What can readers expect next from you?
That depends on the kind of work they're looking for.
I'm published every month. Since July 2007 I've been the writer of Diamond Comic Distributor's monthly catalog, PREVIEWS, and I write between 70 and 80 thousand words of sales and marketing copy for the catalog each month. The September catalog arrived in comic shops at the end of August, and (as I'm writing this) I'll be finishing up writing the October catalog within the coming week.
As for fiction, I'm currently working on a fantasy novel, but I have no timeframe for completion or destination once it's finished. This novel is actually related to the podcast that I plan on launching; the research for the novel's historical and mythical background led me to some interesting material that has been unjustly forgotten that I plan to explore in the podcast.
Also, if there's another ReDeus anthology, I brainstormed several ideas recently that I can pull out and pitch depending on what Bob Greenberger and Aaron Rosenberg are looking for.

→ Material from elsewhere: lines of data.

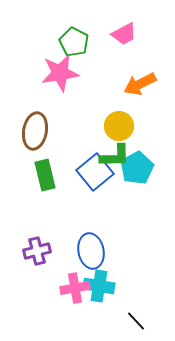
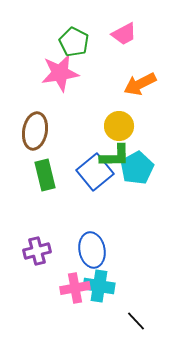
blue ellipse: moved 1 px right, 1 px up
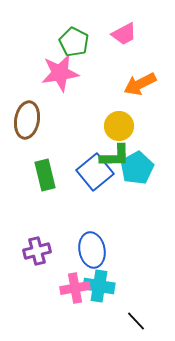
brown ellipse: moved 8 px left, 11 px up
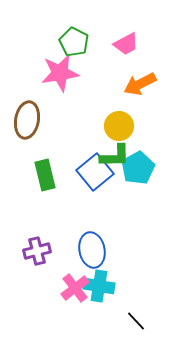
pink trapezoid: moved 2 px right, 10 px down
cyan pentagon: moved 1 px right
pink cross: rotated 28 degrees counterclockwise
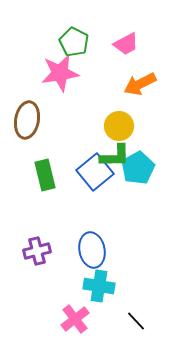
pink cross: moved 31 px down
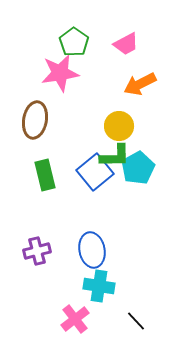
green pentagon: rotated 8 degrees clockwise
brown ellipse: moved 8 px right
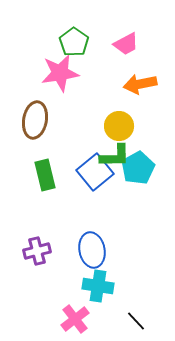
orange arrow: rotated 16 degrees clockwise
cyan cross: moved 1 px left
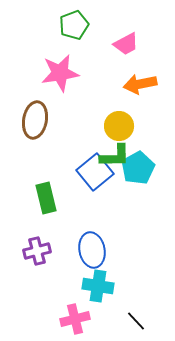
green pentagon: moved 17 px up; rotated 16 degrees clockwise
green rectangle: moved 1 px right, 23 px down
pink cross: rotated 24 degrees clockwise
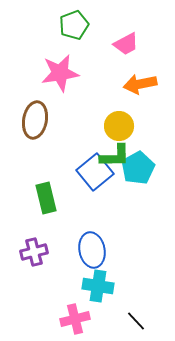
purple cross: moved 3 px left, 1 px down
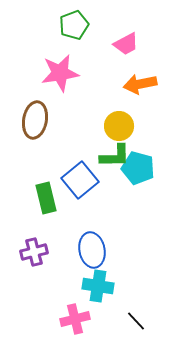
cyan pentagon: rotated 28 degrees counterclockwise
blue square: moved 15 px left, 8 px down
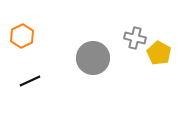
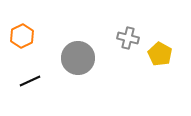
gray cross: moved 7 px left
yellow pentagon: moved 1 px right, 1 px down
gray circle: moved 15 px left
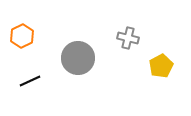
yellow pentagon: moved 1 px right, 12 px down; rotated 15 degrees clockwise
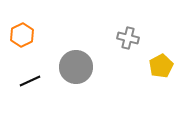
orange hexagon: moved 1 px up
gray circle: moved 2 px left, 9 px down
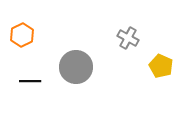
gray cross: rotated 15 degrees clockwise
yellow pentagon: rotated 20 degrees counterclockwise
black line: rotated 25 degrees clockwise
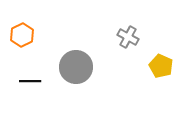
gray cross: moved 1 px up
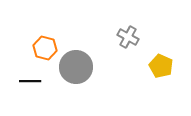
orange hexagon: moved 23 px right, 13 px down; rotated 20 degrees counterclockwise
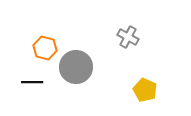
yellow pentagon: moved 16 px left, 24 px down
black line: moved 2 px right, 1 px down
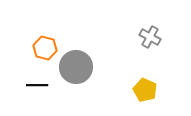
gray cross: moved 22 px right
black line: moved 5 px right, 3 px down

What does Allyn Gibson do when he isn’t writing?
Sleep.
That sounds silly, but it's close to the truth. My day job is writing, and I write personally or freelance. I'm always writing. I might be at the keyboard. I might have a notepad. (A third of “The Ginger Kid” was written by hand.) I might be thinking about writing. Or I might be reading because of something I have to write. I'm never very far from words.
When I do take a break from the words, there are some things I like to do.
I love hiking. There's something very nice about disconnecting from the world and getting out into nature. There are some lovely areas near where I live. I don't totally disconnect from writing on these hikes, though; I often take a pocket notebook with me so I can jot down ideas that come to me. I also enjoy taking pictures of nature on these hikes. I used to post photo albums from these on Facebook, but I've realized that my friends probably don't need to see more of my nature photography.
I'm a museum hound. DC and its museums are an easy day trip. Baltimore has some decent museums as well. When I was younger, I didn't appreciate the art museums, but now that I'm older art museums really appeal to me.
Besides coding my own website, I do some freelance WordPress design work.
I'm thinking of buying an electric guitar. There's an electric guitar in the sixth floor conference room at the office, and I keep going into the office just to pick it up, hold it, and pluck the strings. I don't know how to play the guitar, so if I bought one I'd have to learn. There are things I need in life before I need a guitar, and I keep telling myself that. But I know me, and I know there will come a point where I'll pull the trigger.
I really should buy a new bike before an electric guitar, though.